Render every line of the items below as a JSON list of strings, one string per line, skipping blank lines. Leave the pictures out of the list.
◆ ◆ ◆ ◆
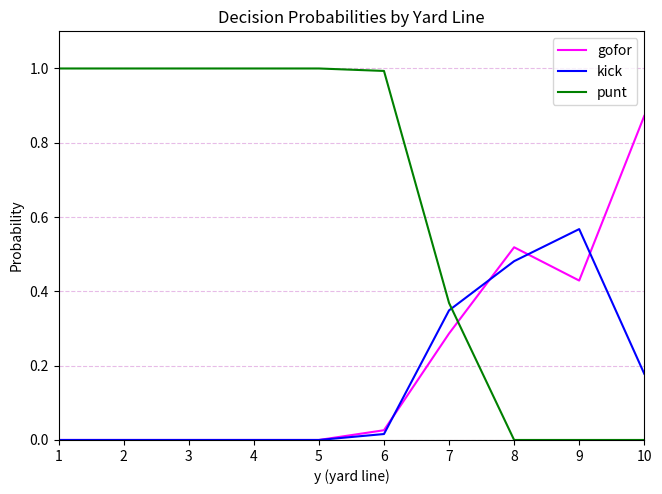

What is the total value across all series at 9?

1.0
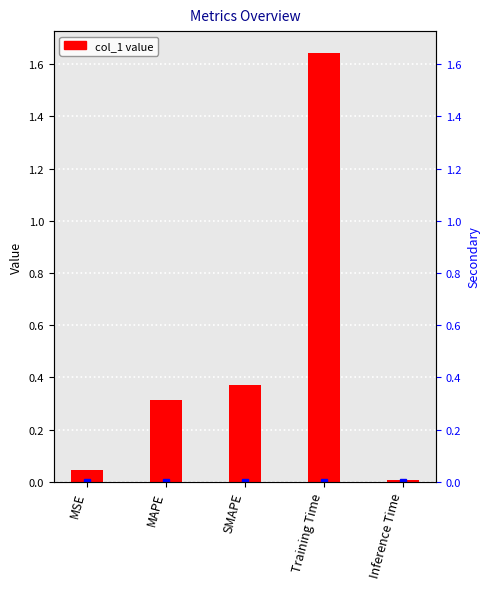

Reading right to left, transcribe all the data shown in this chart.

Inference Time=0.0	Training Time=1.6	SMAPE=0.4	MAPE=0.3	MSE=0.0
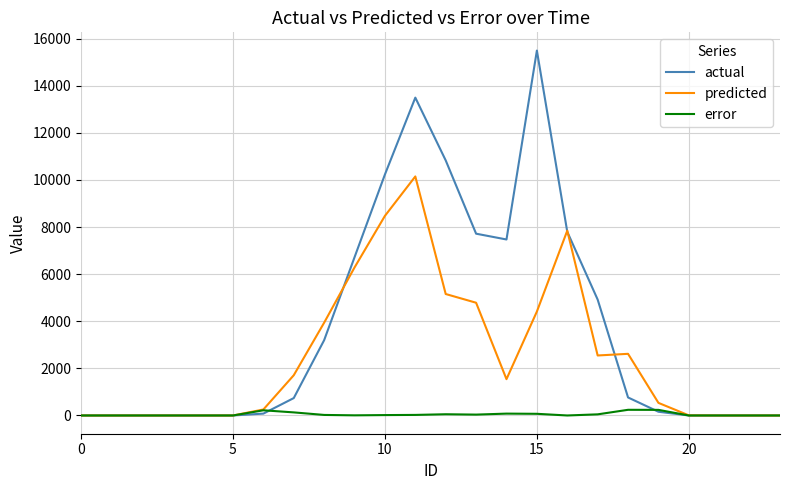

Rank the series by their average value, from highest to lowest.

actual, predicted, error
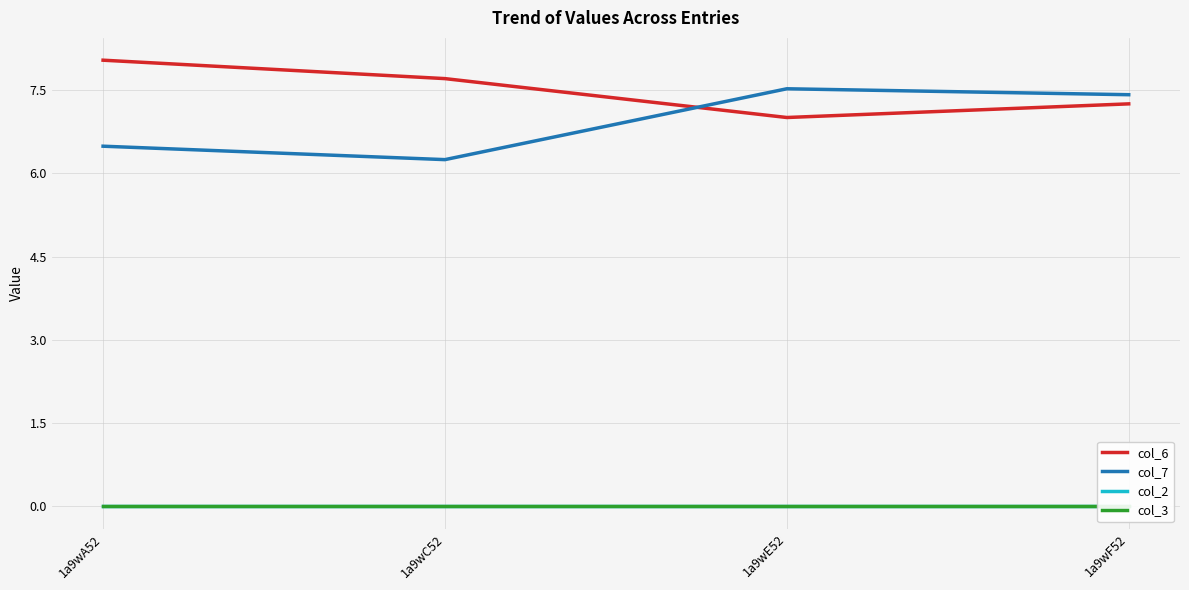

Reading left to right, what are all the values shown in this chart?

col_6: 1a9wA52=8.0	1a9wC52=7.7	1a9wE52=7.0	1a9wF52=7.3
col_7: 1a9wA52=6.5	1a9wC52=6.2	1a9wE52=7.5	1a9wF52=7.4
col_2: 1a9wA52=0.0	1a9wC52=0.0	1a9wE52=0.0	1a9wF52=0.0
col_3: 1a9wA52=0.0	1a9wC52=0.0	1a9wE52=0.0	1a9wF52=0.0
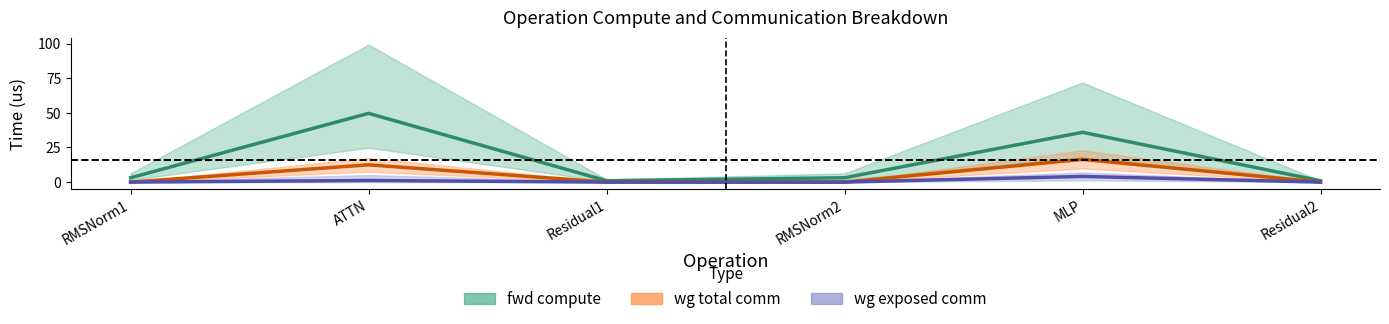

Rank the series at Residual1 from lowest to highest value.

wg total comm, wg exposed comm, fwd compute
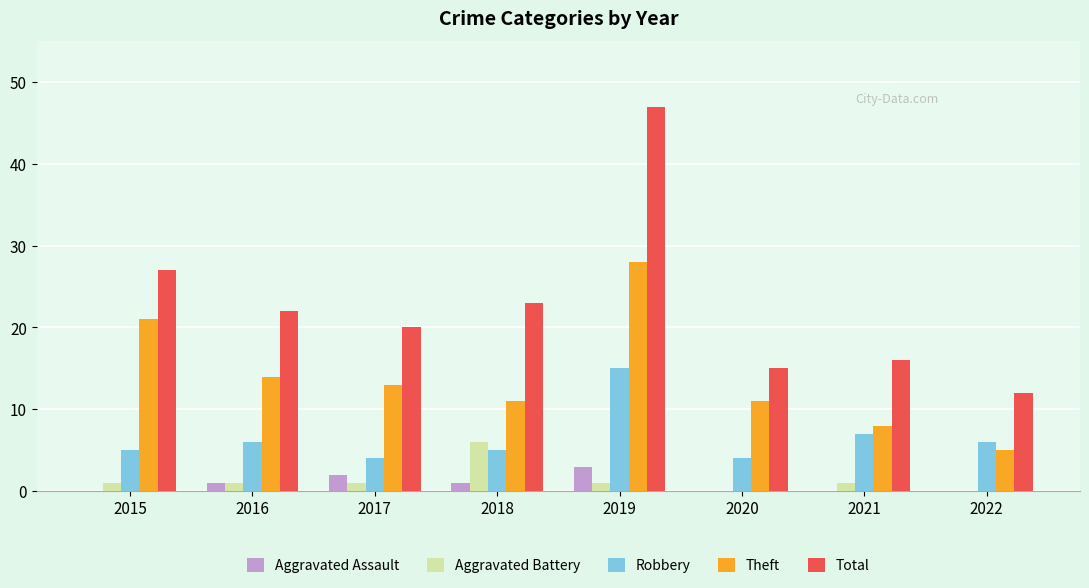

Which series changed the most between 2017 and 2018?

Aggravated Battery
◆ ◆ ◆ ◆
ANSWER TO THE EXERCISE
[
  "What is the total value across all series at 9?",
  "1.0",
  "Reading right to left, transcribe all the data shown in this chart.",
  "Inference Time=0.0\tTraining Time=1.6\tSMAPE=0.4\tMAPE=0.3\tMSE=0.0",
  "Rank the series by their average value, from highest to lowest.",
  "actual, predicted, error",
  "Reading left to right, what are all the values shown in this chart?",
  "col_6: 1a9wA52=8.0\t1a9wC52=7.7\t1a9wE52=7.0\t1a9wF52=7.3",
  "col_7: 1a9wA52=6.5\t1a9wC52=6.2\t1a9wE52=7.5\t1a9wF52=7.4",
  "col_2: 1a9wA52=0.0\t1a9wC52=0.0\t1a9wE52=0.0\t1a9wF52=0.0",
  "col_3: 1a9wA52=0.0\t1a9wC52=0.0\t1a9wE52=0.0\t1a9wF52=0.0",
  "Rank the series at Residual1 from lowest to highest value.",
  "wg total comm, wg exposed comm, fwd compute",
  "Which series changed the most between 2017 and 2018?",
  "Aggravated Battery"
]